We die (at least of old age) because enough parts of our bodies stop working. At the cellular level, there is something called a telomere in our DNA that is crucial for proper cell division. When cells don’t have long enough telomeres, they can’t divide properly — this may actually be a good thing, because older cells may also have more damaging mutations, so could be good for the organism if certain cells don’t reproduce anymore. But one idea (which has not yet been proven, I think) holds that when that happens to too many cells, our bodies as a whole don’t work well anymore. This process is at least linked to ageing, but what is cause and what is effect, we don’t know.
@baileymymie8: It’s a question we all think about. We die because if we all lived forever, it wouldn’t be sustainable. We’d run out of room and food and resources. Biologists generally think that if we’ve reproduced (passed on our genetic material by having babies) then we have ensured our ongoing ‘presence’ in the next generation. Our bodies get old, parts get sick or wear out and our body’s capacity to heal and regenerate broken bits starts to fail. And so we die.

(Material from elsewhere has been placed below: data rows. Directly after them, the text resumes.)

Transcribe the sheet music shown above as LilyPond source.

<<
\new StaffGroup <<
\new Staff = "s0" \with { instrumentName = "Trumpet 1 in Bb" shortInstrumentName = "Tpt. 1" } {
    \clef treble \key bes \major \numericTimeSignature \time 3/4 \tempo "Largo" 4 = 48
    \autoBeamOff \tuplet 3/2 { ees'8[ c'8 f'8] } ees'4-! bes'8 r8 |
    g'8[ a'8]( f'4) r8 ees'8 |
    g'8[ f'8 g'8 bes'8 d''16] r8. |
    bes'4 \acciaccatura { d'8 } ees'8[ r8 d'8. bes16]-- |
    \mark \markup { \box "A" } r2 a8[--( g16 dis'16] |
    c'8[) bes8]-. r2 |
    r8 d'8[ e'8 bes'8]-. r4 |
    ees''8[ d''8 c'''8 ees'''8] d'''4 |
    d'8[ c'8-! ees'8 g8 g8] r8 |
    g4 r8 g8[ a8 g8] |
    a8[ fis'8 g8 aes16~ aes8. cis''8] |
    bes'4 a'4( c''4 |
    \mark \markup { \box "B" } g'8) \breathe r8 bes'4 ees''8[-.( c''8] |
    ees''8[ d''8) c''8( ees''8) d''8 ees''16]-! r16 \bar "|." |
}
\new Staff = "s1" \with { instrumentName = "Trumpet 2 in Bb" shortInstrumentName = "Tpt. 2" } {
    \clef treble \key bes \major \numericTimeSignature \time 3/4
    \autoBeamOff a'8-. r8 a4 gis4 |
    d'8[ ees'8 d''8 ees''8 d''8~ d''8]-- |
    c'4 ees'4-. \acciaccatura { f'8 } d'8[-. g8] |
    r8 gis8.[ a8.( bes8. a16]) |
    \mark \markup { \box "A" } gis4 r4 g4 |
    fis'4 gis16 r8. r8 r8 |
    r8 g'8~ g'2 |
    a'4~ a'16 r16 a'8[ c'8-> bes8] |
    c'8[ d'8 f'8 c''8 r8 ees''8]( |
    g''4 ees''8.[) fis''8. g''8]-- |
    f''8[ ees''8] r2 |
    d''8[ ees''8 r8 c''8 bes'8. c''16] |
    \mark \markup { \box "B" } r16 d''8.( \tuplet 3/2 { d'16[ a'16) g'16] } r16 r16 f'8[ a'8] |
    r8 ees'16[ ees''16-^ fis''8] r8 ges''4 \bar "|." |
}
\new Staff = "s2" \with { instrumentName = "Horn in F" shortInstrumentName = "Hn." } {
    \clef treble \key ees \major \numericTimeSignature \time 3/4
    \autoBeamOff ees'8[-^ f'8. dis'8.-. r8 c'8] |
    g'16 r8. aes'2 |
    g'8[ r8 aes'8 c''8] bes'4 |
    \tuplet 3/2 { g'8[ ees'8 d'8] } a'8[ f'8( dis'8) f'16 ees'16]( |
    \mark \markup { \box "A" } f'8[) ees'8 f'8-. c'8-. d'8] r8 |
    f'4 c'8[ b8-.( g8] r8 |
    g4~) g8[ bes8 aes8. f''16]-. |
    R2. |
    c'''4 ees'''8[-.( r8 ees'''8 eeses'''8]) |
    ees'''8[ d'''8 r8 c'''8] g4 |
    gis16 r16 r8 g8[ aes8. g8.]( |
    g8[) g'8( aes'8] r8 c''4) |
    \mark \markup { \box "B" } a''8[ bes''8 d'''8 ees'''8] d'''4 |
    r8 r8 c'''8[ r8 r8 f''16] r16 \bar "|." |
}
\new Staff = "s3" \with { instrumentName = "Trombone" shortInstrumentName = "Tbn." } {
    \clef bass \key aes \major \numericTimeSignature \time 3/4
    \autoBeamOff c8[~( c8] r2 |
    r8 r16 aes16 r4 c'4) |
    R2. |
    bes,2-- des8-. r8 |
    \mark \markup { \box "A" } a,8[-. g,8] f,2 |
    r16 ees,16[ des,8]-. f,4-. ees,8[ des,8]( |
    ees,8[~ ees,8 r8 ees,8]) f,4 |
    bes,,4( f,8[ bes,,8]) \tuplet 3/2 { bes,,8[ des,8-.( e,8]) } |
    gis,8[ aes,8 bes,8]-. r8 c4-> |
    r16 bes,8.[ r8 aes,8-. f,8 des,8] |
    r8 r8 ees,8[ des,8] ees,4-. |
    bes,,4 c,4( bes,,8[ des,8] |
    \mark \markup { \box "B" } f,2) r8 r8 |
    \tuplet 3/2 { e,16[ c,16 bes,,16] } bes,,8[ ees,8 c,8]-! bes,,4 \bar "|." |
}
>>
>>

Peter gave a good answer that relates to this on another ASK question – see here:
why do we need to breath and why do our hearts beat. also why can’t we live forever
From an evolutionary point of view, in a primitive society (like where we evolved) there are benefits to the young to have a FEW old people to pass on their wisdom, but not so many that they compete for food and other resources.
I am lucky that I come from a family of long-livers – both my grandmothers lived to be over 90 – so at the moment I am the old scientist passing on wisdom(?) to the young on I’m A Scientist 🙂
I’ll answer this from a slightly different point of view. Yes, dying happens when you get old as everone has already mentioned. But many people dont think much about why people die when they’re young. Not only only people die.
Young people can occasionally die for similar reasons to old people, but mostly because something has interupted their bodies ability to keep operating. Human bodies are very complicated machines with thousands of different parts that have their role to play. If something in this machine is injured or sick or interupted then the body has special ways of trying to fix itself, which usually starts with trying to stop any more damage from happening, like stopping blood from escaping, or feinting, or going into a coma.
Sometimes an interuption to a part of the body is just too much to repair and if a doctor cannot help, then the person will die. But dont be too worried, humans have taken millions of years to build a body and repair machine that is capable of dealing with all sorts of problems.